Collected data
※ ※ ※

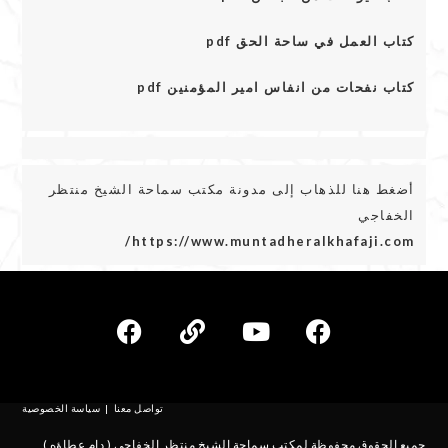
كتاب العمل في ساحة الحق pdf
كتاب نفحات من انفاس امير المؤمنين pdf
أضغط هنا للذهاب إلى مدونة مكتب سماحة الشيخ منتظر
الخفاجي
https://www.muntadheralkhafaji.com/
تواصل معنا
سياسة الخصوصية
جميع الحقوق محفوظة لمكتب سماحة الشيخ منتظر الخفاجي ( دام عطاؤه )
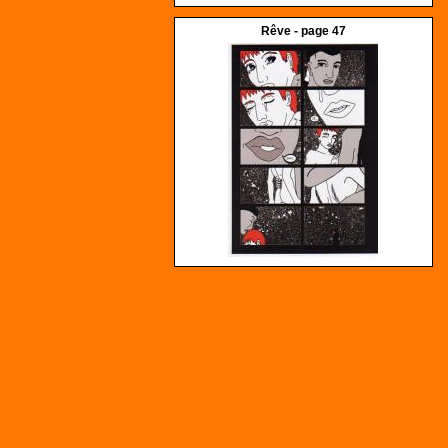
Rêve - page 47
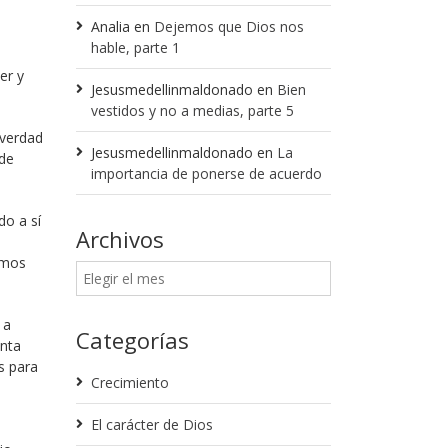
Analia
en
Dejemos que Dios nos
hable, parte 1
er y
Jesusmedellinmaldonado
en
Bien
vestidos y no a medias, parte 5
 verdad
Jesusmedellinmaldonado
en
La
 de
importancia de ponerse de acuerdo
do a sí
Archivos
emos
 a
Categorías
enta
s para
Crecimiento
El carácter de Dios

※ ※ ※

_Work instruction_.
Reproduce every line of text from all the entries above without any changes, and omit the images.

_Answer section_.
كتاب العمل في ساحة الحق pdf
كتاب نفحات من انفاس امير المؤمنين pdf
أضغط هنا للذهاب إلى مدونة مكتب سماحة الشيخ منتظر
الخفاجي
https://www.muntadheralkhafaji.com/
تواصل معنا
سياسة الخصوصية
جميع الحقوق محفوظة لمكتب سماحة الشيخ منتظر الخفاجي ( دام عطاؤه )
Rêve - page 47
Analia
en
Dejemos que Dios nos
hable, parte 1
er y
Jesusmedellinmaldonado
en
Bien
vestidos y no a medias, parte 5
 verdad
Jesusmedellinmaldonado
en
La
 de
importancia de ponerse de acuerdo
do a sí
Archivos
emos
 a
Categorías
enta
s para
Crecimiento
El carácter de Dios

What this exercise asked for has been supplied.